┌─ Study text

Cabrini immigrant services – a day of insight and education

By Mackenzie Harris
November 19, 2013

 

immigration
Robin Larkins, Director of Cabrini Immigrant Services at an event in the Mansion, Thursday, Nov. 14, 2013

According to Immigration the Policy Center, Pennsylvania is home to 755,410 immigrants and 50.5 percent of those immigrants are undocumented.

Robin Larkins, Director of Cabrini Immigrant Services, along with Marianne McGowen, Education Coordinator, and two other volunteers spoke to students, faculty and staff on Thursday, Nov. 14 about their work and some challenges they have had to overcome within the past few years.  Their work deals with these undocumented and documented immigrants.

In the intimate setting of the mansion dining room, everyone gathered around tables with their brown bagged lunches and waited for the presentation to begin.

Larkins started off giving the opening remarks followed by a brief introduction of their work.

“We are Cabrini, we accompany, we meet people where they are as they are and we accompany them, that’s what we are called to do first and foremost and then we solve the problems.”

Cabrini Immigrant Services provides Naturalization and Immigration Legal Services, tutoring and mentoring for students of all levels, health care, benefits, social services referrals, enculturation experiences, children’s education, advocacy and support.  Many different types of immigrants come in and out of their office each and every day, but 29 percent of the returning students are from Central America.  CIS has provided services to individuals from 103 different countries between 1999-2012.  Within Dobbs Ferry community, where CIS is located, 13 percent of the communities are non-citizens and there is a 33.8 percent immigration population increase, which is the largest growing segment of population.

“I would have loved to see this country to be able to function and have passed some immigration reform,” Larkins said.  “It would not have been perfect, it would not have been the most progressive thing that would have been up there, but it would have been something.”

Not only was CIS built on Mother Cabrini’s traditions to bring God’s love to the world through personalized, compassionate and quality service with an emphasis on justice and respect for all but it has been an eye-opening experience for all of the workers and volunteers.

└─
┌─ Given data

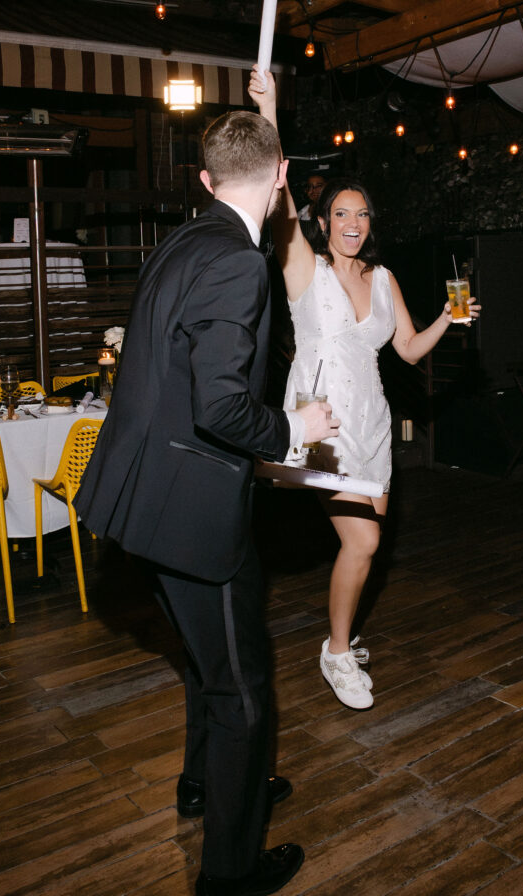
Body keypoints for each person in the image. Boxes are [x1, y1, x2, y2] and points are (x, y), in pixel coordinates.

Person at [74, 107, 338, 896]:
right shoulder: (236, 263)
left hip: (138, 500)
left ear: (204, 179)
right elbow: (219, 407)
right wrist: (295, 426)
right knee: (242, 691)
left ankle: (210, 783)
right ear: (283, 178)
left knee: (209, 661)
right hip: (189, 512)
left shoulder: (186, 239)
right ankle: (230, 872)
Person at [249, 68, 481, 712]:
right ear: (323, 224)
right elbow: (279, 199)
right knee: (366, 542)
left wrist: (449, 319)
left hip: (372, 424)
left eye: (362, 214)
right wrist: (270, 111)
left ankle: (341, 638)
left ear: (370, 224)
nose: (352, 222)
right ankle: (337, 651)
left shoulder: (384, 280)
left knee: (363, 550)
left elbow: (405, 348)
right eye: (340, 213)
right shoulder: (304, 268)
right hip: (321, 423)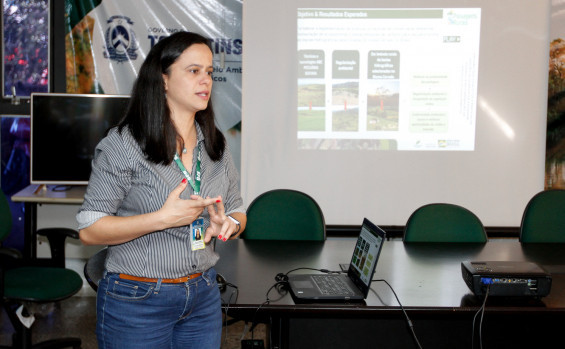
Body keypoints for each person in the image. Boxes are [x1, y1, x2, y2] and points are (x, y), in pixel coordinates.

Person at [76, 31, 246, 349]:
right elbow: (90, 229)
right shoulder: (124, 144)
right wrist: (163, 218)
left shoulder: (216, 146)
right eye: (193, 71)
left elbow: (238, 207)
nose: (206, 80)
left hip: (203, 295)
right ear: (163, 79)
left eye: (209, 72)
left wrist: (229, 225)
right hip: (137, 299)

└─

▸ **Apply what you read**
1) In the article about Cabrini Immigrant Services, how many countries did the people served by CIS come from between 1999 and 2012?
2) Write the next part of the article about Cabrini Immigrant Services, picking up after its final sentence.
The listing has no connection to the article about Cabrini Immigrant Services.

▸ **Numbered answers**
1) 103 different countries.

2)
Even though all of the employees and volunteers would prefer a comprehensive immigration reform they say that it is unlikely for that to happen so soon, but are hoping for some type of reform.

Larkins specifically talked about how the government and congress needs to learn to act.  She also talked about how the United States are already well into the second generation of people who have not been able to find any form of relief and who have to essentially live and raise their family in this country and they are not going back to their home countries.  Larkins believes that eventually the process of immigration reform will create a permanent underclass.

“Sociologically, economically, what that means is that it’s going to create a bigger divide than we even speak of today because we’re going to have a permanent underclass that even with what was proposed with immigration reform the income requirements, the fines, the things that are paid I could tell you right now, 80 percent of the families that we provide multi-levels of services to and people who we have close relationships with, could have applied for not being deported but they  would never be citizens, never in their lifetime,” Larkins said.

Calling the immigration system broken and explaining that it does not make sense, Larkins passed the microphone to McGowen who talked about a specific immigration story.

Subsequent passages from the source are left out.